KCWorks uses semantic versioning (https://semver.org/). When a new release is made, the version number should be incremented in the following files:

  • README.md

  • docs/source/README.md

  • docs/source/conf.py

  • site/pyproject.toml

  • site/kcworks/__init__.py

While in beta, the version number should be followed by a numbered -beta suffix: e.g., 0.3.3-beta6. This suffix should be updated continuously (without starting over again for minor releases) until version 1.0.0 is reached and KCWorks leaves beta.

Bug fixes and other changes that do not introduce new features (including changes to documentation, build processes, etc.) should be considered patch releases.

New features should be considered minor releases.

Version Control

Git Branching Strategy

KCWorks employs a modified version of the Gitlab Flow branching strategy for version control. The repository has four persistent branches:

  • main is the default branch and is the reference point for active development. It will usually not be ready for production deployment.

  • staging is the branch that is deployed to the staging server. It is created from the main branch when changes are ready to be tested. No commits should be made directly to the staging branch except to merge changes from main.

  • production is the branch that is deployed to the development server.

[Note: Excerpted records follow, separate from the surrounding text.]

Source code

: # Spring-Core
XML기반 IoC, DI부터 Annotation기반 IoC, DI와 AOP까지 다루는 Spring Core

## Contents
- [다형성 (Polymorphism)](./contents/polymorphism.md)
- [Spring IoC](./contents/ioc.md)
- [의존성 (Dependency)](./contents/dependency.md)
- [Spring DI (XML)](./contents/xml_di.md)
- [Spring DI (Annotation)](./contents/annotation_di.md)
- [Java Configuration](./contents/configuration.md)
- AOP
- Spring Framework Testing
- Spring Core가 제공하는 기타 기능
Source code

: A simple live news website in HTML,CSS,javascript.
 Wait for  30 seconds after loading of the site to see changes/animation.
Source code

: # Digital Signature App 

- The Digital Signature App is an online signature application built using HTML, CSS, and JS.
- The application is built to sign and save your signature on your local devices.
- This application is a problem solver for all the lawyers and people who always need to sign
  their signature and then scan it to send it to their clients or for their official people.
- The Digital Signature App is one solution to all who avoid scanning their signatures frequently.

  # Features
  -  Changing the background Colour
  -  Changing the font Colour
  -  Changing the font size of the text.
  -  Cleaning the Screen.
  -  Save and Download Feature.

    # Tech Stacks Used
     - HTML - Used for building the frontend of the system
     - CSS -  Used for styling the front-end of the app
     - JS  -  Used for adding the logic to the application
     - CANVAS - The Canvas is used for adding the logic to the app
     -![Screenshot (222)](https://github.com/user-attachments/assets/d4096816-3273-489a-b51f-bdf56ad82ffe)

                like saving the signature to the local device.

It is created from the staging branch when changes are ready to be deployed to the production server. No commits should be made directly to the production branch except to merge changes from staging.

  • gh_pages is the branch that is used to generate the static documentation site for KCWorks on Github Pages. This branch is automatically updated from the main branch.

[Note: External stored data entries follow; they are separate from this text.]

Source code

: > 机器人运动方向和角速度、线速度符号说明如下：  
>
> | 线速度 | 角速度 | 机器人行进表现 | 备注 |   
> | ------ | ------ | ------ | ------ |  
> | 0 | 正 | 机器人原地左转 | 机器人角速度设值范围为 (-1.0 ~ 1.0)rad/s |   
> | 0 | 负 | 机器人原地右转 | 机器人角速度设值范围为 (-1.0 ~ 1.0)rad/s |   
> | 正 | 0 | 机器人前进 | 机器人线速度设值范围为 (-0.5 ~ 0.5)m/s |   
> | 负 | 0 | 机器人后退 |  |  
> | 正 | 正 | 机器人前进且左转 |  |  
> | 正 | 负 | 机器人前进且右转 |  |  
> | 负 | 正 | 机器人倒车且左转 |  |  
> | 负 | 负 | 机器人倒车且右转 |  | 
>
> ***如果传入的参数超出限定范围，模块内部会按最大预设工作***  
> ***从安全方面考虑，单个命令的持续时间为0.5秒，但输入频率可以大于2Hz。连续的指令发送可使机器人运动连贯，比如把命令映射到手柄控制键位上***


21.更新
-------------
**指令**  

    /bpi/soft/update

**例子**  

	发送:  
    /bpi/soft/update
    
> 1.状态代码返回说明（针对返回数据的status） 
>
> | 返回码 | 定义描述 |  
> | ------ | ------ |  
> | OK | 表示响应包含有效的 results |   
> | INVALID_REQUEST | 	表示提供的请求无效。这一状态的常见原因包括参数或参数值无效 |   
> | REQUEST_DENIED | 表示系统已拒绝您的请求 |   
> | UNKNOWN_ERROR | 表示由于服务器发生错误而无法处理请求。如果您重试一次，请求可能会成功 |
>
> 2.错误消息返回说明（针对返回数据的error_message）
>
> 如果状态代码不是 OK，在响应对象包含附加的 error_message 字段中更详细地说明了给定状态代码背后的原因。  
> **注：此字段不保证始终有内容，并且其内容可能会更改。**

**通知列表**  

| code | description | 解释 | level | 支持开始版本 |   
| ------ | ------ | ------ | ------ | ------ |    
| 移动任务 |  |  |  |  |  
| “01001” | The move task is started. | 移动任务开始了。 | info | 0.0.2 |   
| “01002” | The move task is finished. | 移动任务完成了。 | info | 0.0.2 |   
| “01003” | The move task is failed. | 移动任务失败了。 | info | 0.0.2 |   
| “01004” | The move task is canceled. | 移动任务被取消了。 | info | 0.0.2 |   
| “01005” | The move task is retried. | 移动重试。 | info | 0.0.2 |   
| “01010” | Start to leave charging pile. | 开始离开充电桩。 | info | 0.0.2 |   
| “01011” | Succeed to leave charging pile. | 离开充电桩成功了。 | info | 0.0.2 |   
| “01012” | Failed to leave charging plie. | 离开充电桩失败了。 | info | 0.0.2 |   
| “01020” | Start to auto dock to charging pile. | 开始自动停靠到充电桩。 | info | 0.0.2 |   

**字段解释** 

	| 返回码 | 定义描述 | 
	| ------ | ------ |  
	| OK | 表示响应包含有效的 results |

Daily Development Workflow

When a developer needs to make changes to the codebase, they should create a new temporary working branch from the main branch. This branch should be named descriptively, such as feature/new-feature or fix/fix-issue. Work in progress should be committed to this working branch until the developer is ready to merge the changes into the main branch.

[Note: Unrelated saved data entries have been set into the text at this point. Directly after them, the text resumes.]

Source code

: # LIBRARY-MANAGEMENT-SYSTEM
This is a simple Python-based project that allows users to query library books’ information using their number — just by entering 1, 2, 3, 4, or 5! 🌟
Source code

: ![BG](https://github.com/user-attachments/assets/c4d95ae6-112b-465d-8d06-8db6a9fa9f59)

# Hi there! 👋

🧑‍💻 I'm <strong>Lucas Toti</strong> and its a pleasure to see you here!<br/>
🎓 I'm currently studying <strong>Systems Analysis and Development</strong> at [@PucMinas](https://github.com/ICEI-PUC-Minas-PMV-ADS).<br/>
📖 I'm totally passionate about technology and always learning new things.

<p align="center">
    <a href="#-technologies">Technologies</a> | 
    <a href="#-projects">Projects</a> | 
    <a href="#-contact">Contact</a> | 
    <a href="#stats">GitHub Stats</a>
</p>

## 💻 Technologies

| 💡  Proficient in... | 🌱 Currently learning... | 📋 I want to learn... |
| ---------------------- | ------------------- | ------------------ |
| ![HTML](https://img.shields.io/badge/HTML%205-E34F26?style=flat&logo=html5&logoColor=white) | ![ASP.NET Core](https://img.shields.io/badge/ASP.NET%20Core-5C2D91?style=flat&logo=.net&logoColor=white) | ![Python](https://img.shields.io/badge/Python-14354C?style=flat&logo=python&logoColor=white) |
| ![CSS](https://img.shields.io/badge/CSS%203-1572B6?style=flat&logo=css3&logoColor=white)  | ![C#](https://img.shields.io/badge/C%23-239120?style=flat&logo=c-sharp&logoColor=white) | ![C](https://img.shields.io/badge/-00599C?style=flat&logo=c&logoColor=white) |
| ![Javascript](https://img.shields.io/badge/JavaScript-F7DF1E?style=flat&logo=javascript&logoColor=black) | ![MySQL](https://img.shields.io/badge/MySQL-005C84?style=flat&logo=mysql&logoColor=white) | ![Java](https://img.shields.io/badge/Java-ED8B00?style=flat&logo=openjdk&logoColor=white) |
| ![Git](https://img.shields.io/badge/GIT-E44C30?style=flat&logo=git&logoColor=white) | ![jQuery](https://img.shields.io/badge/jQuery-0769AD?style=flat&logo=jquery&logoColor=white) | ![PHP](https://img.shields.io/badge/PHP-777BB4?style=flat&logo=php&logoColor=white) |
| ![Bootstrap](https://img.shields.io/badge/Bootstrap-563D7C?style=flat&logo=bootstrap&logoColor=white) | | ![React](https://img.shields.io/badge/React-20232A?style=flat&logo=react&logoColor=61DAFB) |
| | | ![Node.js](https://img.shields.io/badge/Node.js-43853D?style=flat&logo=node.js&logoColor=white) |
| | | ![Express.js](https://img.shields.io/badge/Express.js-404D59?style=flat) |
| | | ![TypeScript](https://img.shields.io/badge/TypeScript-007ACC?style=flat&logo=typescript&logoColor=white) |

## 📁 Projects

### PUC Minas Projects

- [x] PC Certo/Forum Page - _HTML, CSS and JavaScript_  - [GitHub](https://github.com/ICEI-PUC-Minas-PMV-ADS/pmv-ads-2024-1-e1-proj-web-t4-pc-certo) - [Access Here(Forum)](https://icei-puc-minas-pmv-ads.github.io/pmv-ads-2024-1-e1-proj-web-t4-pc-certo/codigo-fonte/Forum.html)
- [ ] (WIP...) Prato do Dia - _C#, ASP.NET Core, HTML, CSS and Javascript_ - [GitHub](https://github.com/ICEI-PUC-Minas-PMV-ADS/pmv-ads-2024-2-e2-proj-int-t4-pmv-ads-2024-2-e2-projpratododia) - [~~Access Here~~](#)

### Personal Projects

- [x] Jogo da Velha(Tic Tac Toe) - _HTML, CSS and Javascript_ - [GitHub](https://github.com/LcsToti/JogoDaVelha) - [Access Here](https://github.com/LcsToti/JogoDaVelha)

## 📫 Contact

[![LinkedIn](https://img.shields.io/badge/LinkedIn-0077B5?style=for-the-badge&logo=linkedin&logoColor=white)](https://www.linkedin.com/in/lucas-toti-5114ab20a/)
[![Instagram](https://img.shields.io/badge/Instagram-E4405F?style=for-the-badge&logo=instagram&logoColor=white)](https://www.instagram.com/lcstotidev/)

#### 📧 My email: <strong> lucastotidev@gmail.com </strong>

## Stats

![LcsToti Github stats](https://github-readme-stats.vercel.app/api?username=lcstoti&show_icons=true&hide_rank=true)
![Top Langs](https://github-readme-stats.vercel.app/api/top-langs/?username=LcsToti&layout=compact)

Changes should be merged back into main as often as possible, and the temporary branches deleted. These merges should be performed when a developer is ready to deploy the changes to the staging server for testing. This should generally be done after the appropriate tests have been written and are passing. Merges should also represent a single completed change (feature or fix). Developers should, though, think in terms of small, incremental changes and merge often.

Merging to main should be done via pull request, and the merge only accepted if the newly added tests are present and passing. This ensures that the main branch is always in a deployable state and ready for incoming merges by other developers.

Note

Merges into main should be performed using the squash merge strategy (the equivalent of git merge --squash <branch>). This combines all of the incoming changes into a single commit, making the commit history cleaner and easier to read.

No commits should be made directly to the staging or production branches. All changes should be made to the main branch and then merged into staging and production via pull requests. This is especially important because changes pushed to staging and production branches will automatically trigger rebuilding of the stanging or production containers and the deployment of the updated containers to the respective servers.

Note

Pull requests to staging and production should be merged using the rebase merge strategy, so that the commit history for these branches is kept clean and identical to the main branch.

Commit strategy

Developers should make frequent commits to their working branch. These may be as small and granular as the developer wishes since many incremental commits allow easy rollback to specific points in the development history. Such commits should be given descriptive names and commit messages that would allow quick identification of the changes. These commits will be squashed into a single commit when merged into main.

Commits to the main branch should each represent a single completed change (feature or fix). We try to avoid wip commits in order to keep the commit history readable. So all of the changes for a single feature or fix should be squashed into a single commit when merged from a temporary working branch into main.

Commits to the main branch should be named with the feature or fix prefix and one or more labels for the aspect of the codebase that the changes address. For example, feature(upload-form): add a new upload form or fix(record-page): fix the problem with the record page. In general, maintenance changes should be considered fix commits unless they are part of a larger feature or add new functionality.

Tagging Releases

Whenever the KCWorks version number changes, that commit should be tagged with the new version number. This can be done by running the following command:

git tag -a <version-number> -m "Release <version-number>"

We do not create branches for each numbered release.

Git Submodules

KCWorks uses git submodules to manage dependencies. The submodules are located in the site/kcworks/dependencies folder. The submodules are cloned from the upstream repositories when the KCWorks instance is first created. They are updated from the upstream repositories when the KCWorks instance is updated.

Note that in some cases there are inter-dependencies between these submodules. For example, the invenio-record-importer-kcworks submodule has its own dependency on the invenio-group-collections-kcworks submodule. When cloning the KCWorks repository, you should not use the --recurse-submodules option because this will clone redundant copies of these inter-dependent submodules. Instead, you should clone the KCWorks repository and then initialize the submodules in a separate step with git submodule update --init. Likewise, when updating the KCWorks submodules, you should use the git submodule update --remote command without the --recursive option.